Figure 12. Foot process spreading in Crk1/2^fl/flpodocin-Cre^Tg/+ mice is prevented by protamine sulfate perfusion.

(A and B) Scanning EM (A) and transmission EM (B) of Crk1/2^fl/fl and Crk1/2^fl/flpodocin-Cre^Tg/+ mice perfused with HBSS or protamine sulfate. Results are representative of 3–5 mice per group.

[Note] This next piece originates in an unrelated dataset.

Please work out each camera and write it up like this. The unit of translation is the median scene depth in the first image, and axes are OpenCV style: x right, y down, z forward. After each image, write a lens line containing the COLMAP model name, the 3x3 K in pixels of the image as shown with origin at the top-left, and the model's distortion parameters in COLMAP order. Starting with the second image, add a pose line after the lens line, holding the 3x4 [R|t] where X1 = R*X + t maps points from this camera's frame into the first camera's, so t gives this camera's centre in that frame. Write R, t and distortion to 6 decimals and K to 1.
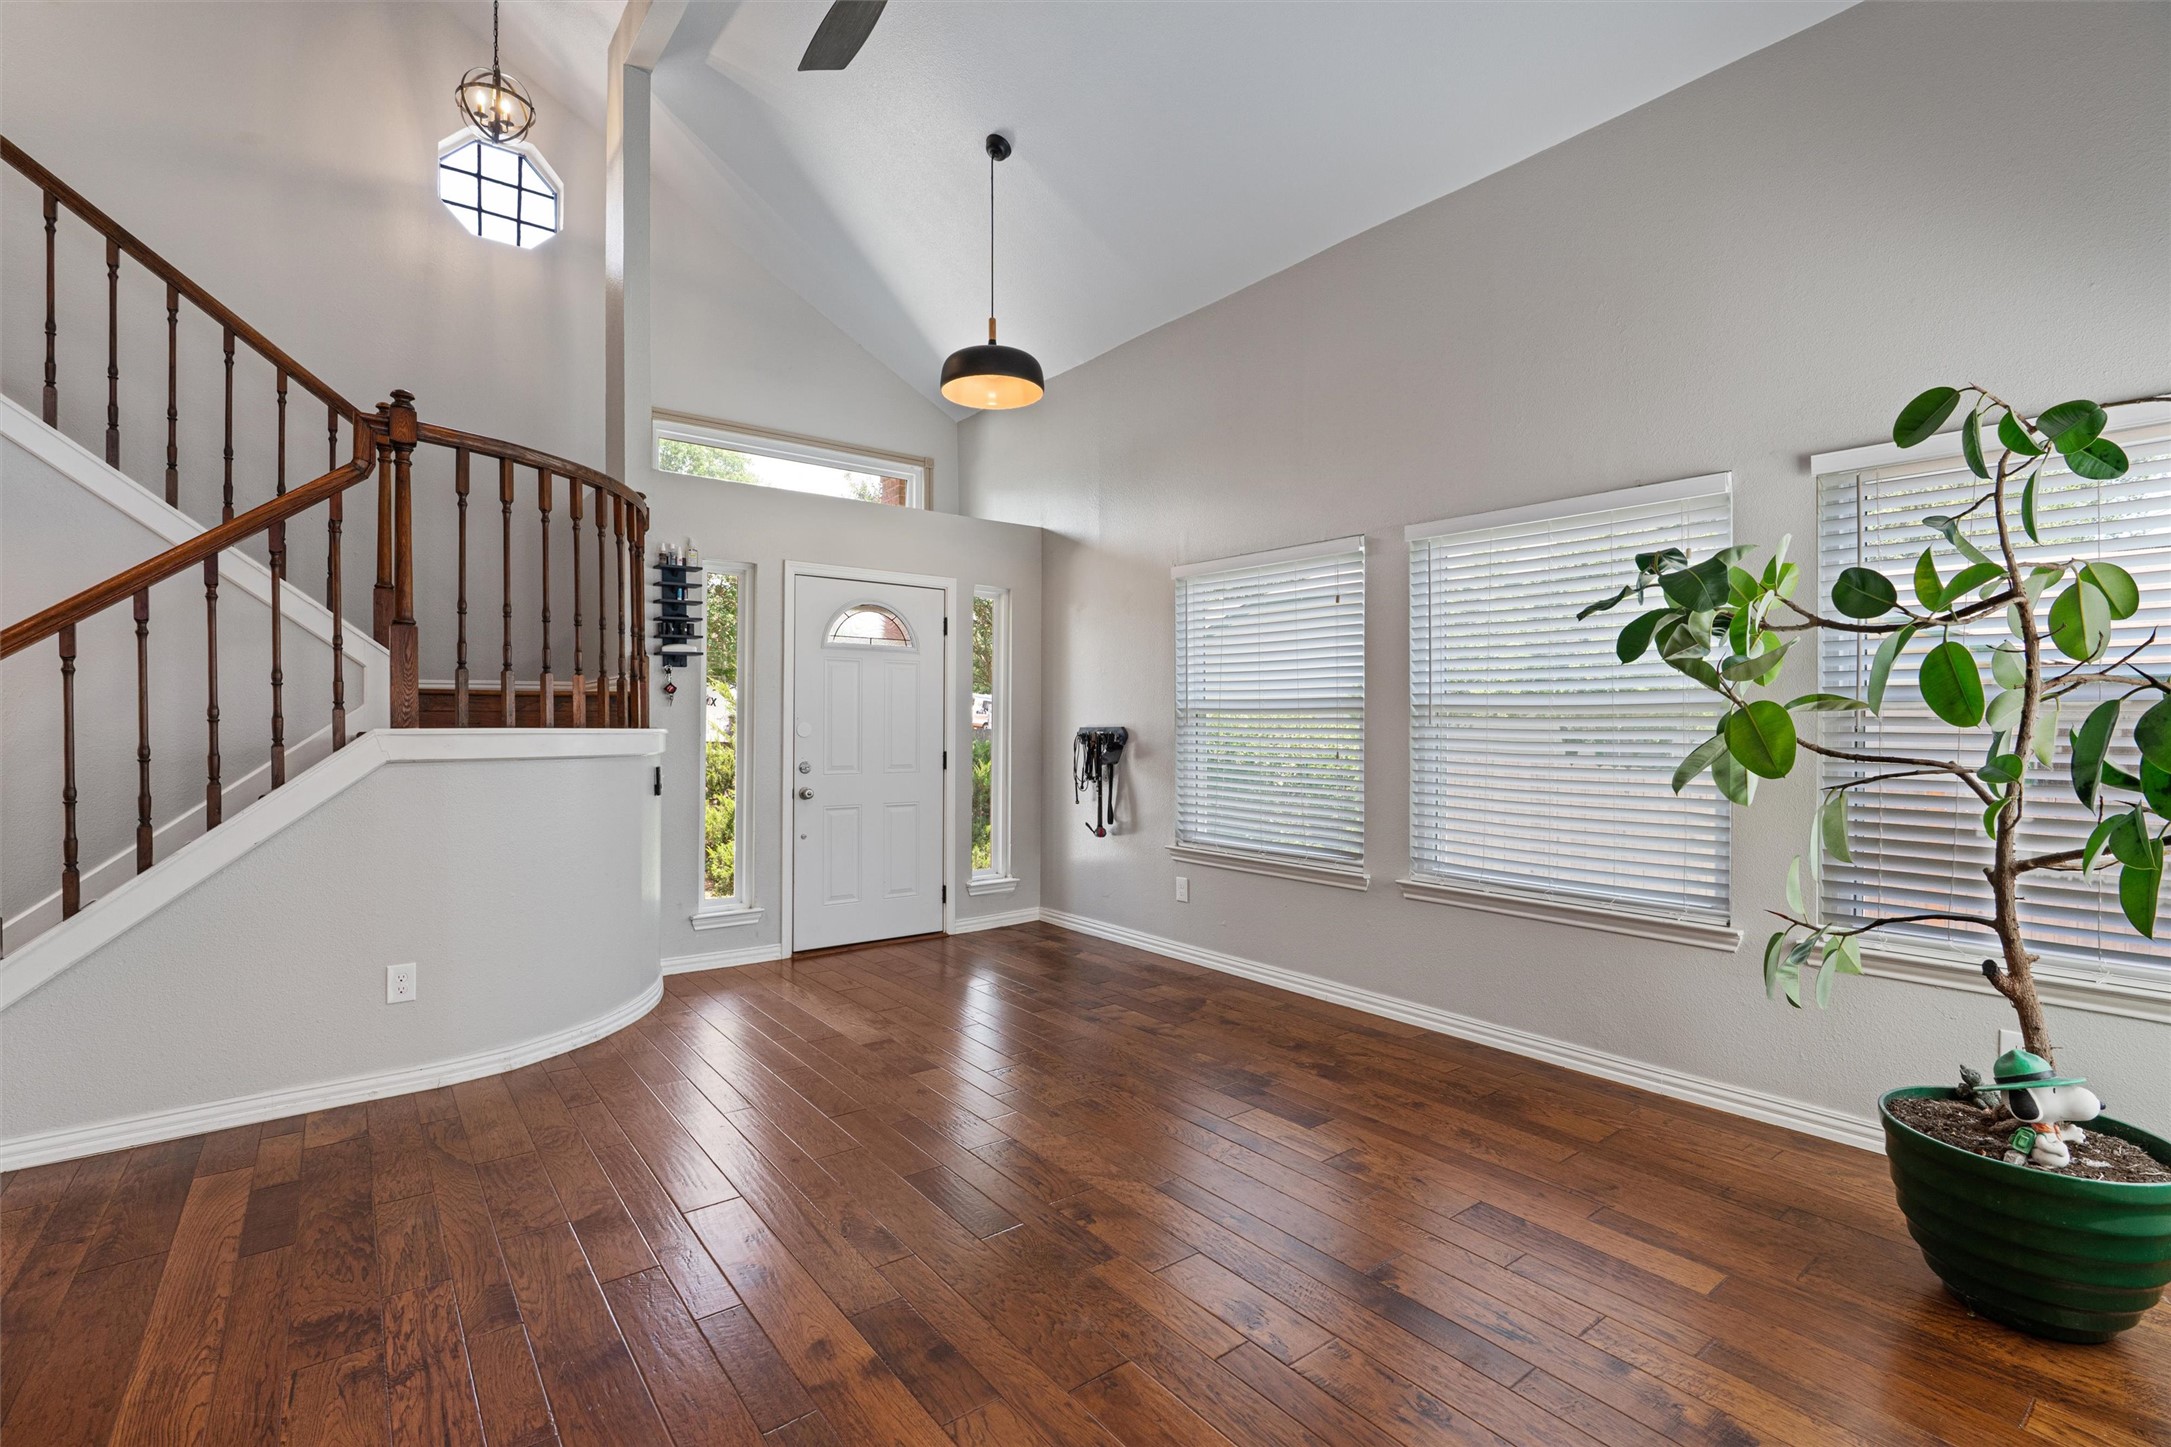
lens RADIAL K [[974.0, 0, 1084.0], [0, 974.0, 727.0], [0, 0, 1]] dist [-0.015061, 0.000579]
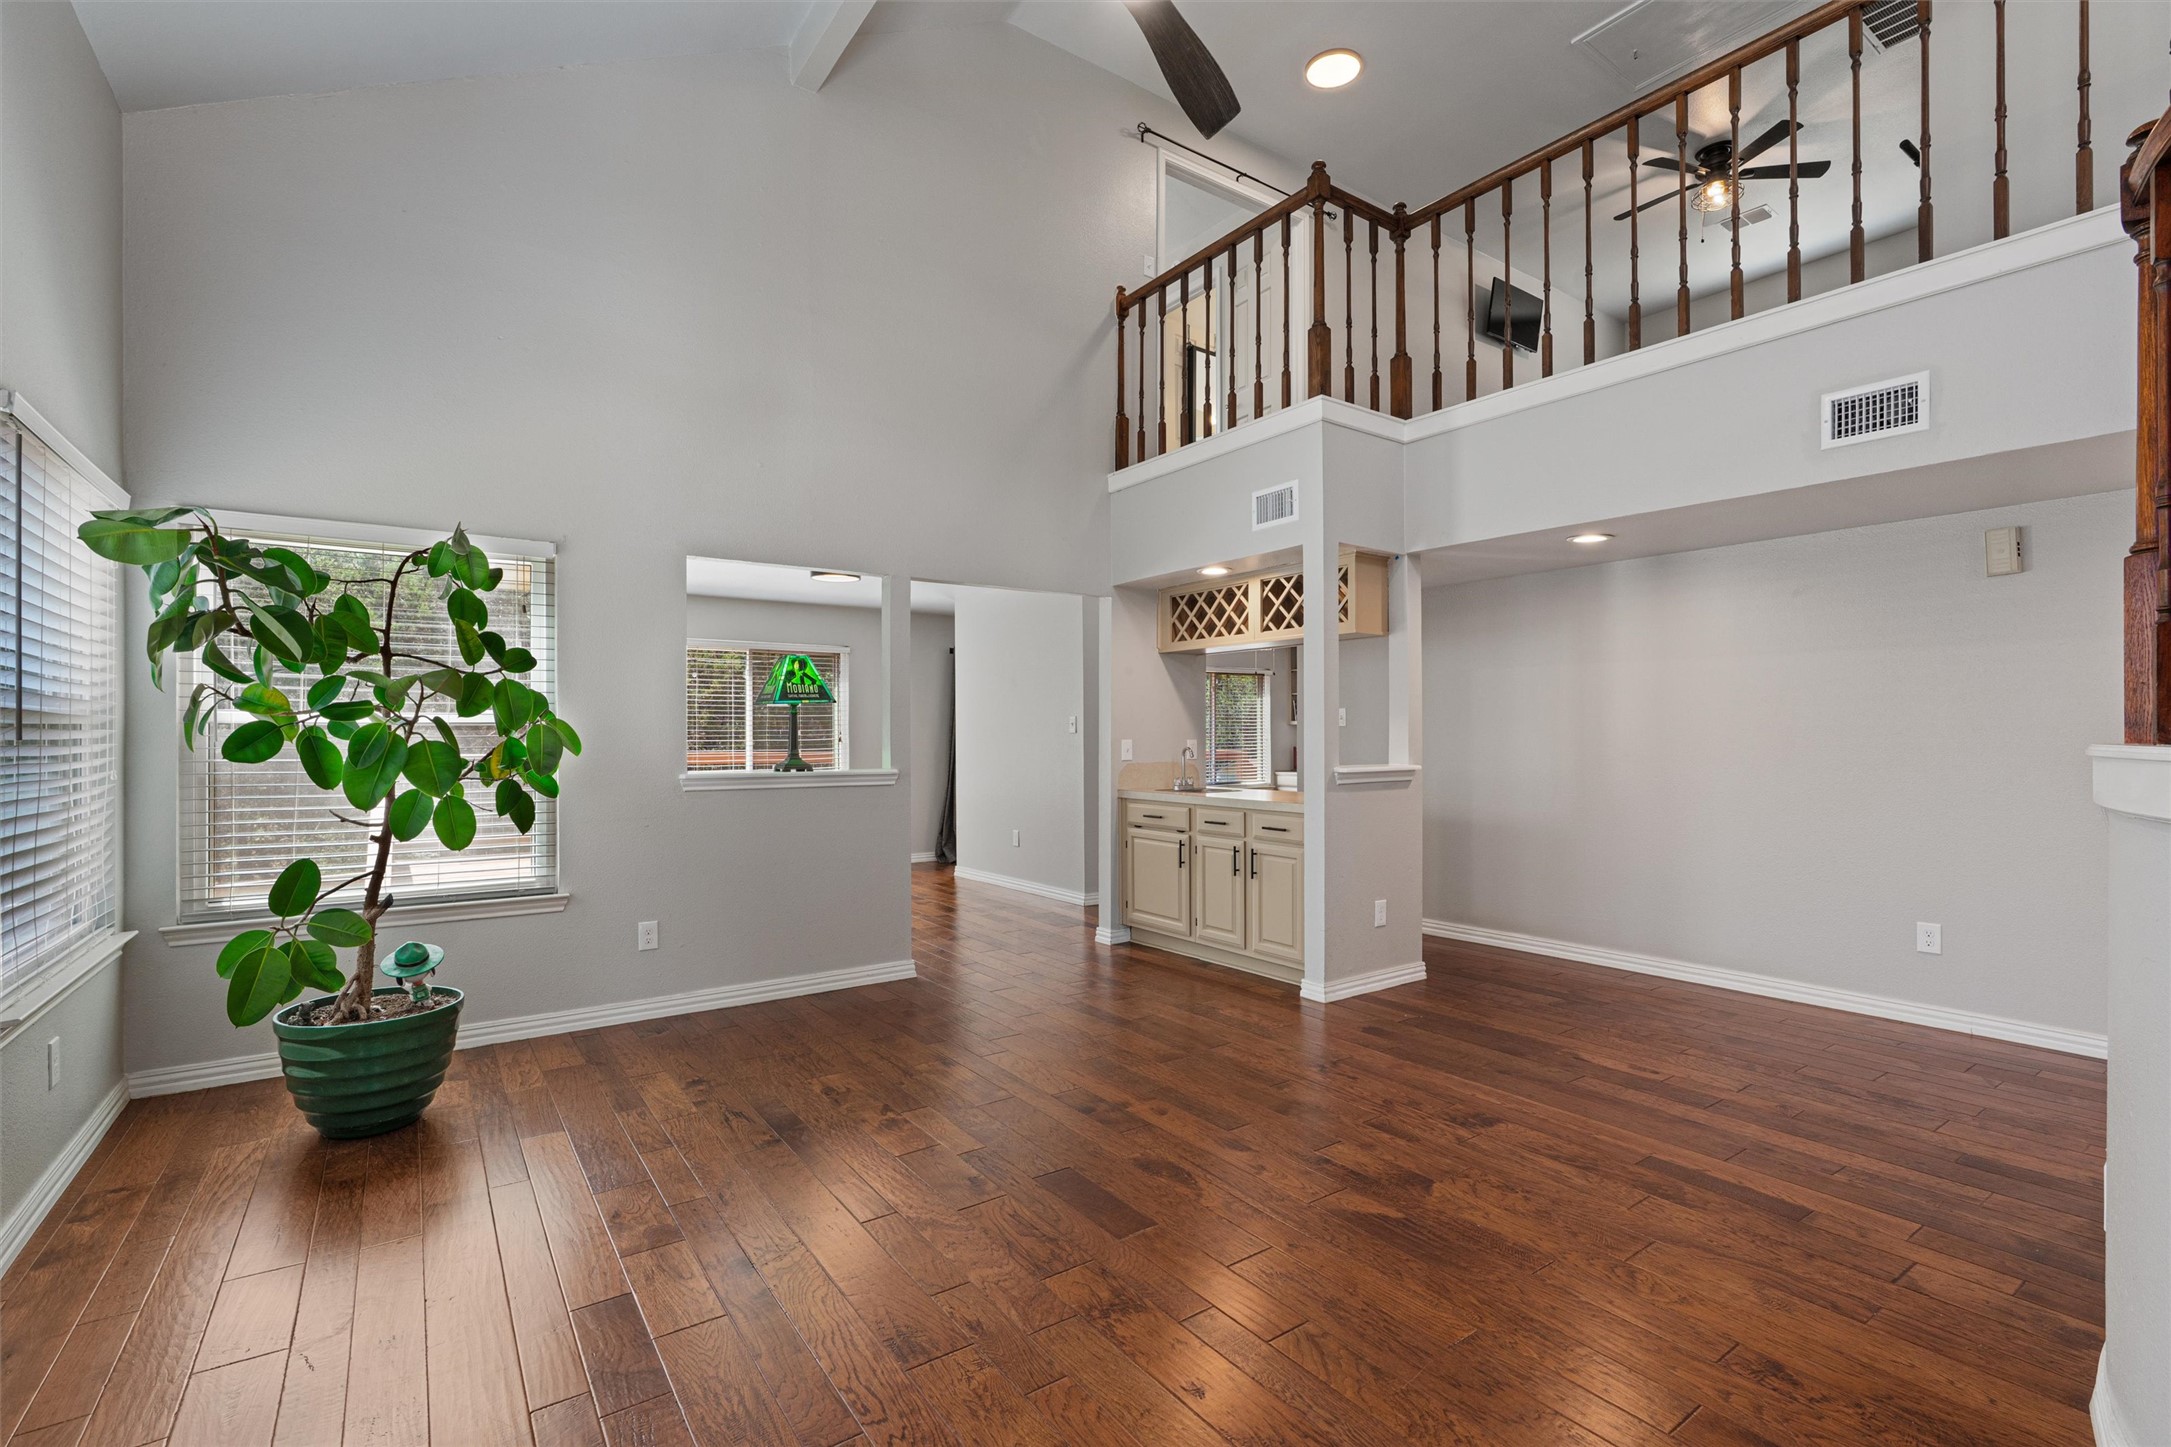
lens RADIAL K [[974.0, 0, 1088.2], [0, 974.0, 731.5], [0, 0, 1]] dist [-0.015061, 0.000579]
pose [[-0.999012, -0.000185, 0.044447, -0.204152], [-0.000225, 1.000000, -0.000900, -0.007070], [-0.044446, -0.000909, -0.999011, 2.452021]]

Original magnification, ×3,000 (A, left); ×7,000 (A, middle); ×20,000 (A, right); ×15,000 (B). (C) Number of junctions per micron glomerular basement membrane (GBM), as seen by transmission EM. Data are mean ± SEM.

Figure 13. Podocyte-specific Crk1/2 deletion attenuates the glomerular phenotype induced by NTS.

(A–C) Scanning EM (A and B) and transmission EM (C) of Crk1/2^fl/fl and Crk1/2^fl/flpodocin-Cre^Tg/+ mouse glomeruli, either 72 (A and C) or 24 (B) hours after injection of NTS or control sheep IgG. Original magnification, ×3,000 (A and B, left); ×7,000 (A and B, middle); ×10,000 (A and B, right); ×25,000 (C). (D) Number of junctions per micron glomerular basement membrane, as seen by transmission EM 72 hours after injection (mean ± SEM). (E) Albumin/creatinine ratios of Crk1/2^fl/fl and Crk1/2^fl/flpodocin-Cre^Tg/+ mouse urines 24 and 48 hours after injection with NTS or sheep IgG. Data (mean ± SEM) are representative of 3 (A–D) or 3–9 (E) mice per group.

Figure 14. Enhanced Cas and FAK phosphorylation in membranous nephropathy and minimal change disease.

(A) Representative images showing anti–p-Cas (green) and anti–p-FAK (green) antibody staining of frozen kidney sections from control subjects and from patients with focal segmental glomerulosclerosis (FSGS), membranous nephropathy (MN), or minimal change disease (MCD). (B) Coimmunofluorescence study of frozen kidney sections of patients with minimal change disease with anti–p-Cas (green) or anti–p-FAK antibody (green) and the podocyte slit diaphragm marker synaptopodin (red). Higher-magnification images are shown below. Note that p-Cas and p-FAK almost completely colocalized with synaptopodin. Original magnification, ×400 (A and B, top); ×1,000 (B, bottom).